Me: Not really. I can scramble eggs, I guess.
My Boss: Kade, you are the cook now. You can use [the former cook's] menu.
[note: Does this qualify as a meritocracy? What is the word for a system where desperation governs the selection of leaders?]
With that thorough vetting, at age 17 I was in the backcountry, taking full grown humans (who were fully capable of lawsuits) into uncivilized lands. I bluffed my way through cooking two meals a day (lunch was just a sack lunch), remembering snippets of advice from my parents (the trick with pork chops is to cook them enough to be safe, but not so much that they are tough) which turned out to be very subjective and hard to reproduce without practice. Overall, it went well. I had more hits than misses.
So, you may ask, what about the pancakes? Well, one day I made them. It was magical. I don't remember all the details. Hormones had clouded my brain such that it was like living with a form of dementia, affecting the way important memories about pancakes are stored. I think bacon grease was used as the shortening. I think the altitude changed how quickly they cooked. I remember they were slightly crispy on the outside. I remember kind of liking them. I remember the guests (or "dudes" if you will) LOVED them. And I was never able to make them that good again. I wasn't in organized sports in high school so that batch of pancakes constitute my glory days.

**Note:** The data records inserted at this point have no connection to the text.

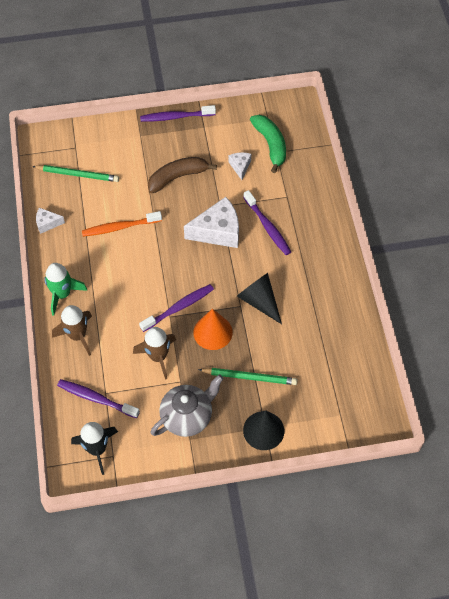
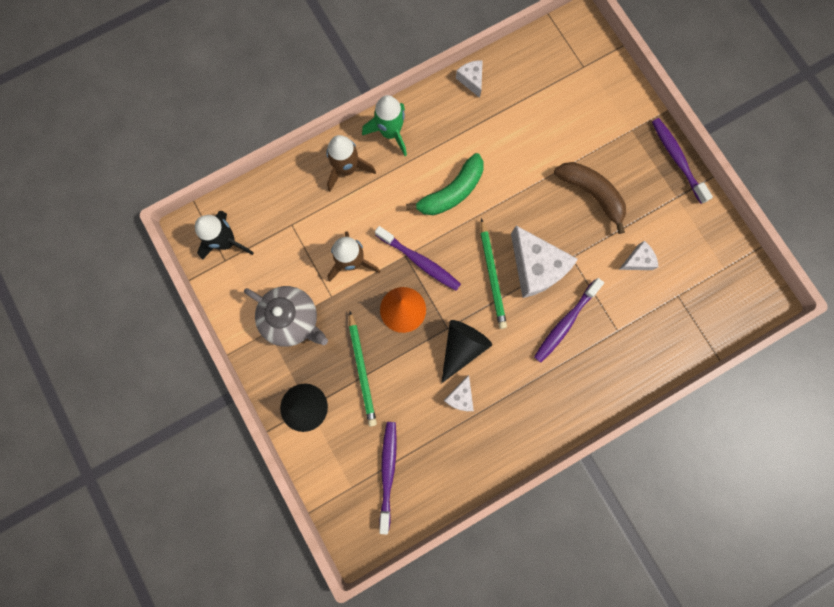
camera: 70 degrees right, 20 degrees up
(77, 174) = (547, 84): green pencil -> green pencil (492, 275)
(96, 398) = (282, 218): purple toothbrush -> purple toothbrush (388, 472)
(120, 227) = (497, 158): orange toothbrush -> none
(270, 145) = (685, 285): green banana -> green banana (451, 192)
(297, 314) = (460, 396): none -> white cheese

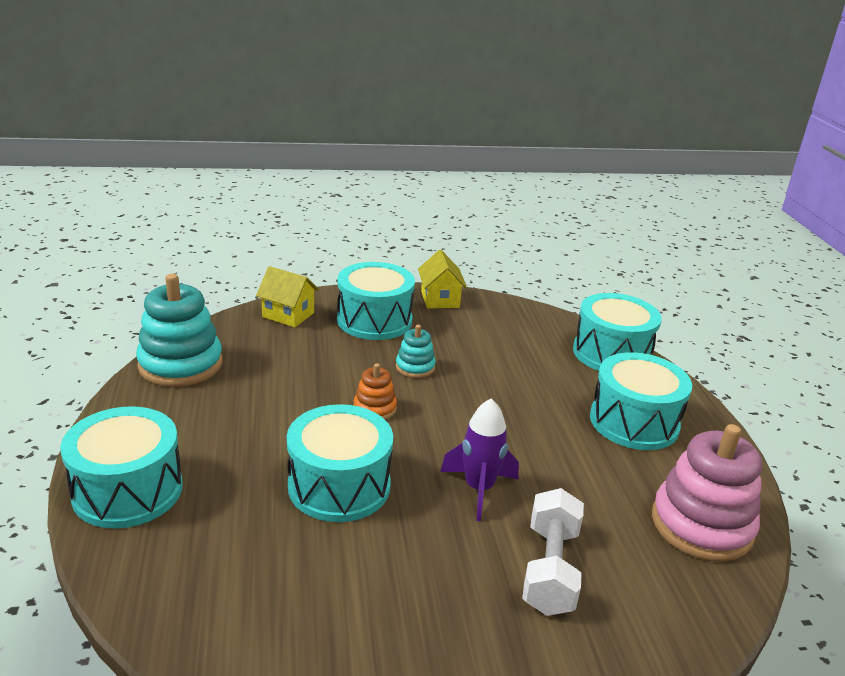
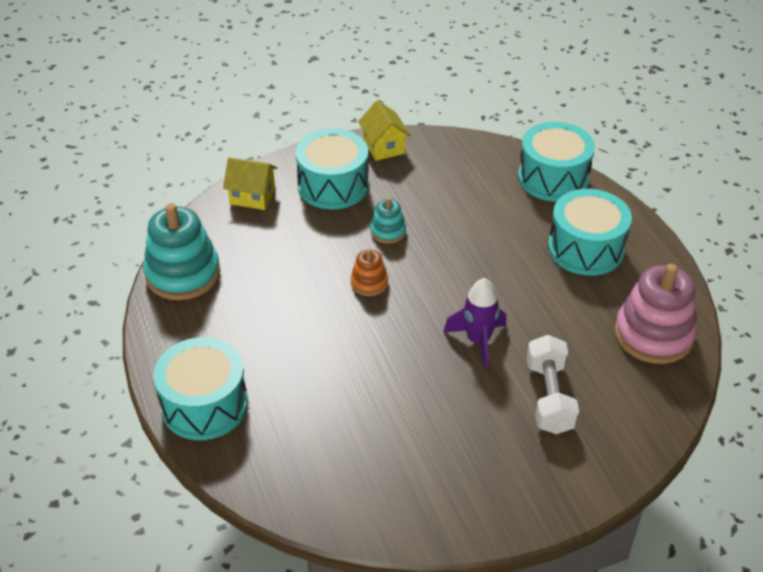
camera: 10 degrees left, 15 degrees up
(339, 486) = (368, 363): turquoise drum -> none

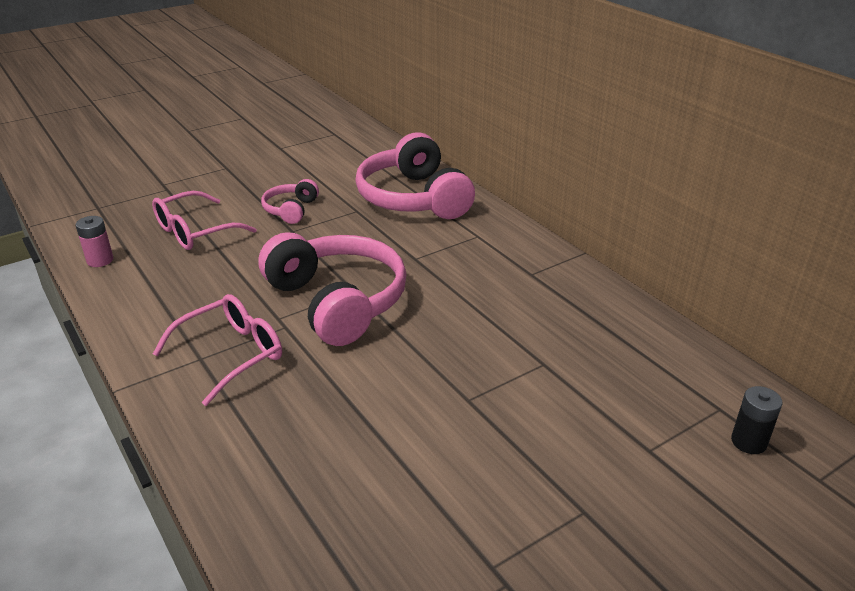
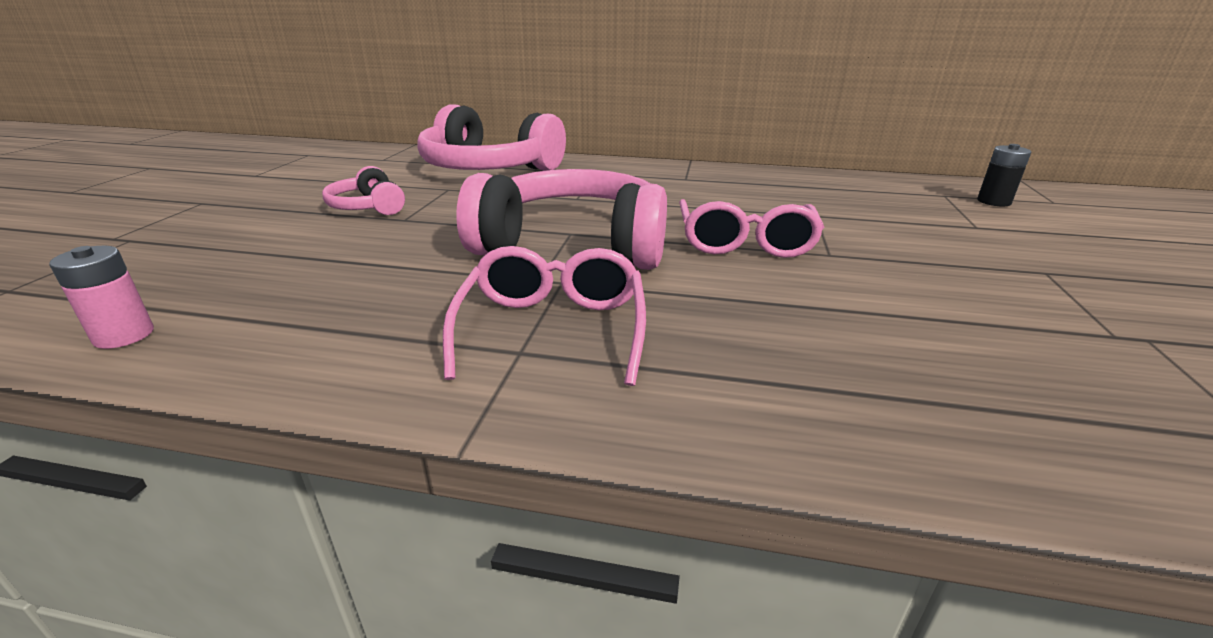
camera: 45 degrees left, 5 degrees down
(195, 231) = (261, 257): pink glasses -> pink glasses (745, 242)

So, 23 years later, I don't love pancakes, but I really like really good pancakes. So now I can tell you about the best ones I've ever found:
These are DuPar's pancakes. My son is pouring syrup on them, like the Maple Cabal (based in Vermont, I assume) has programmed him to. They are thick. They are fluffy. They have a moments of slight crispiness on the outside. They taste like butter in heaven. I don't know what else to say, other than they are the best. The only pancakes close to these are from the Original Pancake House. I think they may be related. This picture is three pancakes. That's how thick they are. It takes a significant amount of gumption, stick-to-itiveness, true grit and resolve to eat more than two of these in one sitting. No one eats a big stack of these unless they have type 2 diabetes and don't give a damn what their glucose levels are.
DuPar's is a restaurant with a rich and colorful history. You can read about it on their menu (I have to work tomorrow, so I have to wrap this up).
DuPar's also has eggs! Here are two of them:
That is four pieces of bacon. This is significant because this place is not cheap. But the portions are clearly generous.
Here is a muffin:
It is a banana muffin. It's ok. DuPar's fancies itself a bakery. They have pies, muffins and a few donuts. I haven't tried them, but they look good. The fact that DuPar's has a video that they play showing how they make these things shows that DuPar's at least thinks they're good.
So, go to DuPar's (they have two location in Vegas). Bring a friend. Have your friend order a bunch of pancakes and you order an omelet. Split the pancakes, split the omelet and then take a nap. It's the American way (brought to you by the Secret and Glorious Society for the Furtherance of Maple Syrup and Maple Syrup By-Product Consumption).